Hypertext Transfer Protocol (HTTP)


Einleitung


HTTP Konzepte

HTTP 0.9, 1.0, 1.1 spezifiziert die Syntax und Semantik von Anfragen und Antworten.

Ablauf einer Anfrage

www.uni-mannheim.de, localhost

Telnet-Verbindung an den Port 80

$ telnet localhost 80
Trying 127.0.0.1...
Connected to localhost.
Escape character is '^]'.
GET / HTTP/1.0
User-Agent: Heinz Kredel
Host: localhost
Accept: */*

Antwort des Web-Servers

HTTP/1.1 200 OK
Date: Sat, 07 Nov 1998 20:53:21 GMT
Server: Apache/1.2.4 S.u.S.E./5.1
Last-Modified: Thu, 21 May 1998 19:19:48 GMT
ETag: "21047-44c-35647e54"
Content-Length: 1100
Accept-Ranges: bytes
Connection: close
Content-Type: text/html

<HTML>
...
</HTML>
Connection closed by foreign host.

Die Schritte der Anfrage im Detail

  1. TCP/IP-Verbindung (z.B. telnet) an einen verabredeten Port (default 80)

    erste Zeile: method-Kommando mit Parametern

    GET / HTTP/1.0
    
    
  2. folgende Zeilen: Informationen des Browsers (UA) an den Server, abgeschlossen durch eine Leerzeile.

    User-Agent: Heinz Kredel
    Host: localhost
    Accept: */*
    
    
  3. Abhägig von method folgen weitere Informationen.

    bei POST z.B. die Daten des Formulars, oder auch eine Datei.

Allgemein:

Method-Line
General-Header(s)
Request-Header(s)
Entity-Header(s)
CRLF
Entity-Body

Die Schritte der Antwort des Servers

  1. erste Zeile: Statuszeile über Erfolg oder Fehler

    HTTP/1.1 200 OK
    
  2. folgende Zeilen: Header-Informationen des Servers, abgeschlossen durch eine Leerzeile.

    Date: Sat, 07 Nov 1998 20:53:21 GMT
    Server: Apache/1.2.4 S.u.S.E./5.1
    Last-Modified: Thu, 21 May 1998 19:19:48 GMT
    ETag: "21047-44c-35647e54"
    Content-Length: 1100
    Accept-Ranges: bytes
    Connection: close
    Content-Type: text/html
    
    
  3. Abhägig von Content-Type folgen weitere Informationen.

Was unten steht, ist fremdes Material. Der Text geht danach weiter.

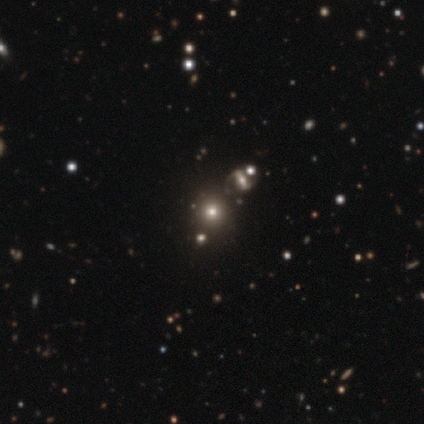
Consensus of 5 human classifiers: Smooth or featured? 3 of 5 (60%) said smooth. How rounded? 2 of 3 (67%) said round. Merging? 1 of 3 (33%, tied with minor disturbance and major disturbance) said none.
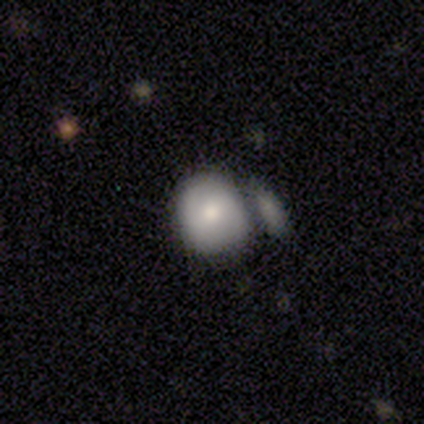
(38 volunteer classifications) This is likely a smooth galaxy (63%). How rounded: likely round (75%). Merging: possibly merger (53%).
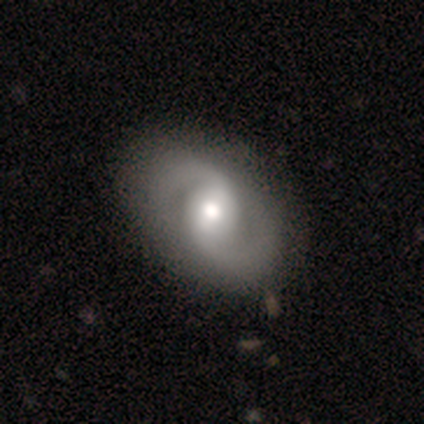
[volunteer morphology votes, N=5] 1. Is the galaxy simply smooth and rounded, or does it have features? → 100% featured or disk, 0% smooth, 0% star or artifact.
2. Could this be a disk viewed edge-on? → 100% no, 0% yes.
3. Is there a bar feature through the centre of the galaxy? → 60% weak, 40% strong, 0% no.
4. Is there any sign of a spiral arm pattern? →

    zum Beispiel bei text/html eine HTML-Datei, oder bei image/gif ein GIF-Bild.

Allgemein:

Status-Line
General-Header(s)
Response-Header(s)
Entity-Header(s)
CRLF
Entity-Body

Nach dem Abbau der Verbindung gibt es auf beiden Seiten keine Informationen mehr über den Partner.

Methoden

Statusmeldungen des Servers

HTTP Header

Allgemeine Header

Client Anfragen

Server Antworten

Inhaltsangaben

MIME-Types

Multipurpose Internet Mail Extensions

Typ/Subtyp Datei-Erweiterung Datei-Typ
application/pdf pdf Portable Document Format
von Adobe
application/ps eps, ps PostScript
application/x-tar tar "Tape-Archive"
audio/basic au, snd Audioformate
image/gif gif Graphikformat
image/tiff tiff, tif Graphikformat
text/html html, htm HTML Datei
text/plain txt reine ASCII Datei

Web-Server

Arbeitsweise

(Apache) Konfiguration

httpd.conf:

# ServerType is either inetd, or standalone.

ServerType standalone

# If you are running from inetd, go to "ServerAdmin".

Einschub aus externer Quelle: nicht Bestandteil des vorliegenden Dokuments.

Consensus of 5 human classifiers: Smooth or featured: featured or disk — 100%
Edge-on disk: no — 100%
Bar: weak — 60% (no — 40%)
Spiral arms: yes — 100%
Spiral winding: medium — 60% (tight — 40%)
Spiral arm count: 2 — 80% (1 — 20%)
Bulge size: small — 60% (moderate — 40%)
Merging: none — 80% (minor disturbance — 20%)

# Port: The port the standalone listens to. For ports < 1023, you will
# need httpd to be run as root initially.

Port 80

# HostnameLookups: Log the names of clients or just their IP numbers
#   e.g.   www.apache.org (on) or 204.62.129.132 (off)
# You should probably turn this off unless you are going to actually
# use the information in your logs, or with a CGI.  Leaving this on
# can slow down access to your site.
HostnameLookups on

# If you wish httpd to run as a different user or group, you must run
# httpd as root initially and it will switch.  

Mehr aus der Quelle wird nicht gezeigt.